The escalating global trade war initiated by the Trump administration is creating unexpected winners and losers in the world's shipbuilding industry. While ports in America face a slowdown, major shipbuilders in South Korea and Japan are reporting surging profits and investor confidence, starkly contrasting with the struggles faced by their Chinese counterparts.
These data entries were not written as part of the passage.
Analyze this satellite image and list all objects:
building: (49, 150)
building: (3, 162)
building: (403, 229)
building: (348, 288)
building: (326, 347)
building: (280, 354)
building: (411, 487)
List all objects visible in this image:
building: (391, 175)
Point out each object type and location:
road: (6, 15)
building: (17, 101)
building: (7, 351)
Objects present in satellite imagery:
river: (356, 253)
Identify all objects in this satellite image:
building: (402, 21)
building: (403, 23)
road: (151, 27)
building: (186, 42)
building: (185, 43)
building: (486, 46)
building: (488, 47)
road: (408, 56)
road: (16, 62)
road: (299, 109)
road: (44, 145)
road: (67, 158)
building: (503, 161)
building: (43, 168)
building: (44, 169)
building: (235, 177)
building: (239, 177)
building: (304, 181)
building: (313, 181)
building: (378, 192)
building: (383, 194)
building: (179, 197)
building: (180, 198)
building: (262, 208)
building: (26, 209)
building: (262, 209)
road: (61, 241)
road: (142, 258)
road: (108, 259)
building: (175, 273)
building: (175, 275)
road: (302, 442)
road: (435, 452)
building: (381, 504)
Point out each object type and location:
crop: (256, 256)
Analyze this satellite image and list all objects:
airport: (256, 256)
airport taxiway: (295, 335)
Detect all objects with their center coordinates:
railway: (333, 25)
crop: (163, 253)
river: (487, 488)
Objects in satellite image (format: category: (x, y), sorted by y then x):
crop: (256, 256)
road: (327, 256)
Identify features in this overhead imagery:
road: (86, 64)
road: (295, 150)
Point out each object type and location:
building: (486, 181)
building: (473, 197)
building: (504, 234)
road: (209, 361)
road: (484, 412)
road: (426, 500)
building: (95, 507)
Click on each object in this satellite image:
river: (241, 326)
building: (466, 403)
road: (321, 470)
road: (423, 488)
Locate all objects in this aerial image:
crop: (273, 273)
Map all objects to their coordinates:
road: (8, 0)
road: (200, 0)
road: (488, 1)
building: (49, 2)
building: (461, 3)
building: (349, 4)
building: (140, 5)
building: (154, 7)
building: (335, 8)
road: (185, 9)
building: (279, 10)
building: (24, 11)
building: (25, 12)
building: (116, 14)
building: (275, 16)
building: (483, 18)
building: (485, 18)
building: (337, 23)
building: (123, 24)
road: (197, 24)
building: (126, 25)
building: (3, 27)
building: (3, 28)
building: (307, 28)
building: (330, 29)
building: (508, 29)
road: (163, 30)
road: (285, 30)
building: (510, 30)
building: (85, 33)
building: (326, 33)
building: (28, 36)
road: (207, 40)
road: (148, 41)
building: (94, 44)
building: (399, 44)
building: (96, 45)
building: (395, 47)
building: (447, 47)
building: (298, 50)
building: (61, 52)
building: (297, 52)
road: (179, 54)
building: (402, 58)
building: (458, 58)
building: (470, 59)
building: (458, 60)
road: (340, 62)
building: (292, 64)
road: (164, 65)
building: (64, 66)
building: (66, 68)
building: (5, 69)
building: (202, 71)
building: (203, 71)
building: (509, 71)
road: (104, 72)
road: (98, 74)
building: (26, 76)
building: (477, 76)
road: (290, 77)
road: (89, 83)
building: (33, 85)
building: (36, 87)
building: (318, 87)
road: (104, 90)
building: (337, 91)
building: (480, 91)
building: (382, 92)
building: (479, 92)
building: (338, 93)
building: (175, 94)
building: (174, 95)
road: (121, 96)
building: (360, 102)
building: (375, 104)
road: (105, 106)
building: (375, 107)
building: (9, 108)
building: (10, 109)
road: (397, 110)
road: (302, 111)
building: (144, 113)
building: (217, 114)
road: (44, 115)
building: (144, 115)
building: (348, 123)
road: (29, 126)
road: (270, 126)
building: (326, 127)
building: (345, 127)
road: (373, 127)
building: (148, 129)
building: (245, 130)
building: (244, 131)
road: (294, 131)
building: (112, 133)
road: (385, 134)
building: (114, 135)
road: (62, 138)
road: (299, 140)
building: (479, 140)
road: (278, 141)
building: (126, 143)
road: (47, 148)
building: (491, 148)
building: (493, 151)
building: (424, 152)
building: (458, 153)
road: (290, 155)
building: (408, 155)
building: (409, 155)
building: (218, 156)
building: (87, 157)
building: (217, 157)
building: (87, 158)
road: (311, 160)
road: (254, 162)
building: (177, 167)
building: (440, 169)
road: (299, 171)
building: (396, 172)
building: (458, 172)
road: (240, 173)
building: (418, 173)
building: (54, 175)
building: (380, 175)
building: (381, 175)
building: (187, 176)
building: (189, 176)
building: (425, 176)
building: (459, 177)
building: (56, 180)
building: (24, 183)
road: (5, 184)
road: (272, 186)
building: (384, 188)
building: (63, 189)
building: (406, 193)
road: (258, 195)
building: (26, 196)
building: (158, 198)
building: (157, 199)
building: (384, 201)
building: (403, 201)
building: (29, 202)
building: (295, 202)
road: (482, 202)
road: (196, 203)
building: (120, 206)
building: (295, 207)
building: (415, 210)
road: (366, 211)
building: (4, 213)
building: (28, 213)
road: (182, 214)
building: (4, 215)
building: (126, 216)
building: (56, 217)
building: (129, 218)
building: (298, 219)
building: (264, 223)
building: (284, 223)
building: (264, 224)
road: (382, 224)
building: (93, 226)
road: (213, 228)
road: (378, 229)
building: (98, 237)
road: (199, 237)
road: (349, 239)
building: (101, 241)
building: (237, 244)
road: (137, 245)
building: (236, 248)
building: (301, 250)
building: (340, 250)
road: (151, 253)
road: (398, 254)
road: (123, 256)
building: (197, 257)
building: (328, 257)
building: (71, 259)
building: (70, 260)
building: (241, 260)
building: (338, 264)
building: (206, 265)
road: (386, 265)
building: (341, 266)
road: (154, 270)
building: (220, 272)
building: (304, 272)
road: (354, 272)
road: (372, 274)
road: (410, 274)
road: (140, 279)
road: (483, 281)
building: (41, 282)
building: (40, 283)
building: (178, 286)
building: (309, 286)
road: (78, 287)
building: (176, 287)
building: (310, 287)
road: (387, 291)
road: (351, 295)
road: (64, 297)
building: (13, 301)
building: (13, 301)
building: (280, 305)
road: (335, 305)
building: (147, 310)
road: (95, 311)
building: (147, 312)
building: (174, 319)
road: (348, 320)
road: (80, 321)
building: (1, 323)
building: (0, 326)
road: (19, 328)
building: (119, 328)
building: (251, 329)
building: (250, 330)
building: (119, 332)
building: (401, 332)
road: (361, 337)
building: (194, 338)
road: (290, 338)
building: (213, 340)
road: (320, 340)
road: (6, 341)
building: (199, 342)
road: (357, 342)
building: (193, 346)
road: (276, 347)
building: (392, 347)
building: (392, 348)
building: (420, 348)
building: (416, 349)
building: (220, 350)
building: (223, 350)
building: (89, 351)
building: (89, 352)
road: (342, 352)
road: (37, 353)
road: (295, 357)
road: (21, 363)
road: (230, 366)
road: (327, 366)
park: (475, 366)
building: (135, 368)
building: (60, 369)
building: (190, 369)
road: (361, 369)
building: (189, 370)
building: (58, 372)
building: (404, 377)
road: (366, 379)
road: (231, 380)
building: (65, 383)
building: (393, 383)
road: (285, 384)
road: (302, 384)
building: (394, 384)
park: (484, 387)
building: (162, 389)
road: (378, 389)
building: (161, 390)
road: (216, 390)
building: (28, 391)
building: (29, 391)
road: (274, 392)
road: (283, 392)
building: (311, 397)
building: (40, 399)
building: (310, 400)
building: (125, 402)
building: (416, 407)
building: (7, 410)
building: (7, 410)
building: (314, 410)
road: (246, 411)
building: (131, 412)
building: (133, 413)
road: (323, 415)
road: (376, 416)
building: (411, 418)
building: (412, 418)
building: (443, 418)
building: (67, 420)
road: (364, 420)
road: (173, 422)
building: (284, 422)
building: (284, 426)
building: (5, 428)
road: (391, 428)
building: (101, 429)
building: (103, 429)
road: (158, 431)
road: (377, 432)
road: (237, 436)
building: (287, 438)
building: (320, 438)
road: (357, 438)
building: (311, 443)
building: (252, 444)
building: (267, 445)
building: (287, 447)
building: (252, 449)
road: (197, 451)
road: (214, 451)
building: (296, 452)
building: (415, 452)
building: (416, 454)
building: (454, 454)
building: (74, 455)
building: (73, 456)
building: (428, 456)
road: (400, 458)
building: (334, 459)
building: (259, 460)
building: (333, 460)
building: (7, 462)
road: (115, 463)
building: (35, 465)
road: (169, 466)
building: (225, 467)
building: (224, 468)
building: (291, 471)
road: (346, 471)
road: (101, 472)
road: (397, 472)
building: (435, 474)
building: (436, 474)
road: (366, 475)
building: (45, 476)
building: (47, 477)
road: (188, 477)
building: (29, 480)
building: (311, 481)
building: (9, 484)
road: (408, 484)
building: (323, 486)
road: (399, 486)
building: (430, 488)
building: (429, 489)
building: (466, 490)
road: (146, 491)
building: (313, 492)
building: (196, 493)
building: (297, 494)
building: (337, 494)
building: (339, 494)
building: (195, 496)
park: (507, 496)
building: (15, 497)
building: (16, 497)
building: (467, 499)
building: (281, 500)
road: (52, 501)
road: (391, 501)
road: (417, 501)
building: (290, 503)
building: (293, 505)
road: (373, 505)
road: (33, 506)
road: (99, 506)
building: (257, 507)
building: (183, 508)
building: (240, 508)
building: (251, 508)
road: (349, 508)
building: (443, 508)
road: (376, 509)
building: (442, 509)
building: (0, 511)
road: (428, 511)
Buoyant Profits Amidst Trade Turbulence

Despite a forecasted 10% drop in imports at the Port of Los Angeles in the latter half of 2025, shipbuilders outside China are thriving. On April 28th, Hanwha Ocean, the world's third-most-valuable standalone shipbuilder, announced a staggering 38% year-on-year increase in quarterly revenue to $2.2 billion. Its operating profit nearly quintupled. The company remains optimistic about demand for its diverse fleet, from container ships to warships.

This optimism is widespread. The combined market value of the world's listed shipbuilders has risen by 15% in 2025, surpassing $200 billion, even as global stock indices dip. Since President Trump's "reciprocal" tariffs announcement on April 2nd, shares of Hanwha and Japan's Mitsubishi Heavy Industries have climbed around 10%. South Korea's HD Hyundai Heavy Industries saw a nearly 40% surge. As JPMorgan Chase's James Sullivan noted, for investors, "there is still time to board."

The Chinese Shipbuilding Engine Loses Steam

In stark contrast, Chinese shipbuilders are facing a perfect storm. The Singapore-listed Yangzijiang, a major Chinese player, has lost a quarter of its market value this year. This reflects a dual threat: new environmental regulations and targeted geopolitical tariffs.

While China now dominates global orders, accounting for two-thirds of existing orders by tonnage according to BIMCO, this lead is under pressure. New emissions standards from the International Maritime Organization (IMO) and the EU, effective from 2027, favour yards with advanced technology for cleaner fuels like methanol. South Korean and Japanese builders retain a significant edge here.

More directly, on April 17th, US Trade Representative Jamieson Greer unveiled new fees on all Chinese-built ships docking at American ports. Initial estimates suggest fees of $2 million per voyage for a large container ship and $3.5 million for a supertanker. For ships owned by Chinese operators, the fee triples. The explicit goal is to curb China's maritime power and stimulate demand for American-built vessels.

Why 'Made in USA' Remains a Distant Dream

The Trump administration's ambition to revitalise American shipbuilding faces immense practical hurdles. The US share of global merchant vessel production has dwindled to a mere 0.1%. The domestic supply chain and skilled labour pool are virtually non-existent. High tariffs on steel increase material costs.

The price disparity is colossal. BIMCO estimates a medium-size tanker built in America costs around $300 million—six times the price of a South Korean equivalent. As the chairman of a large maritime-engineering firm concluded, reshoring shipbuilding is effectively "dead in the water."

Consequently, shipping lines seeking to reduce Chinese exposure are turning to South Korean and Japanese yards, which offer ready capacity, supply chains, and expertise. Even the US Navy may increasingly rely on foreign-built sections or modules from allies like Hanwha and HD Hyundai.

In conclusion, the trade war is forcibly redrawing the map of global shipbuilding. While it has failed to spark an American renaissance, it has decisively shifted momentum back towards established technological leaders in East Asia, leaving China's previously dominant yards navigating increasingly choppy waters.